Blockchain/DLT & Smart Contract Specific:

  • Incorrect data supplied by third party oracles
    • Not to exclude oracle manipulation/flash loan attacks
  • Impacts requiring basic economic and governance attacks (e.g. 51% attack)
  • Lack of liquidity impacts
  • Impacts from Sybil attacks
  • Impacts involving centralization risks

Websites and Apps

  • Theoretical impacts without any proof or demonstration
  • Impacts involving attacks requiring physical access to the victim device
  • Impacts involving attacks requiring access to the local network of the victim
  • Reflected plain text injection (e.g. url parameters, path, etc.)
    • This does not exclude reflected HTML injection with or without JavaScript
    • This does not exclude persistent plain text injection
  • Any impacts involving self-XSS
  • Captcha bypass using OCR without impact demonstration
  • CSRF with no state modifying security impact (e.g. logout CSRF)
  • Impacts related to missing HTTP Security Headers (such as X-FRAME-OPTIONS) or cookie security flags (such as “httponly”) without demonstration of impact
  • Server-side non-confidential information disclosure, such as IPs, server names, and most stack traces
  • Impacts causing only the enumeration or confirmation of the existence of users or tenants
  • Impacts caused by vulnerabilities requiring un-prompted, in-app user actions that are not part of the normal app workflows
  • Lack of SSL/TLS best practices
  • Impacts that only require DDoS
  • UX and UI impacts that do not materially disrupt use of the platform
  • Impacts primarily caused by browser/plugin defects
  • Leakage of non sensitive API keys (e.g.
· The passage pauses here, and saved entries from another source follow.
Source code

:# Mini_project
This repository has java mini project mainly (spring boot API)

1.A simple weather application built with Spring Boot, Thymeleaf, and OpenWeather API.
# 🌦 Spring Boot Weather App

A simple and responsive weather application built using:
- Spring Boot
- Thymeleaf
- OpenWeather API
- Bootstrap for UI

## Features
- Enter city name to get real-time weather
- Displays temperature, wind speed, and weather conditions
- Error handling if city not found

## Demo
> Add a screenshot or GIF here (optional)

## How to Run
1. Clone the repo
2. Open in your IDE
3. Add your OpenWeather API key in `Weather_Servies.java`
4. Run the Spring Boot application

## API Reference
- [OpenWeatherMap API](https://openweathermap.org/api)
Etherscan, Infura, Alchemy, etc.)
  • Any vulnerability exploit requiring browser bugs for exploitation (e.g. CSP bypass)
  • SPF/DMARC misconfigured records)
  • Missing HTTP Headers without demonstrated impact
  • Automated scanner reports without demonstrated impact
  • UI/UX best practice recommendations
  • Non-future-proof NFT rendering

Prohibited Activities:

  • Any testing on mainnet or public testnet deployed code; all testing should be done on local-forks of either public testnet or mainnet
  • Any testing with pricing oracles or third-party smart contracts
  • Attempting phishing or other social engineering attacks against our employees and/or customers
  • Any testing with third-party systems and applications (e.g. browser extensions) as well as websites (e.g. SSO providers, advertising networks)
  • Any denial of service attacks that are executed against project assets
  • Automated testing of services that generates significant amounts of traffic
  • Public disclosure of an unpatched vulnerability in an embargoed bounty

Any bugs that cannot be classified either in the in-scope or out-of-scope lists will be considered for reward at the discretion of Inverse Finance.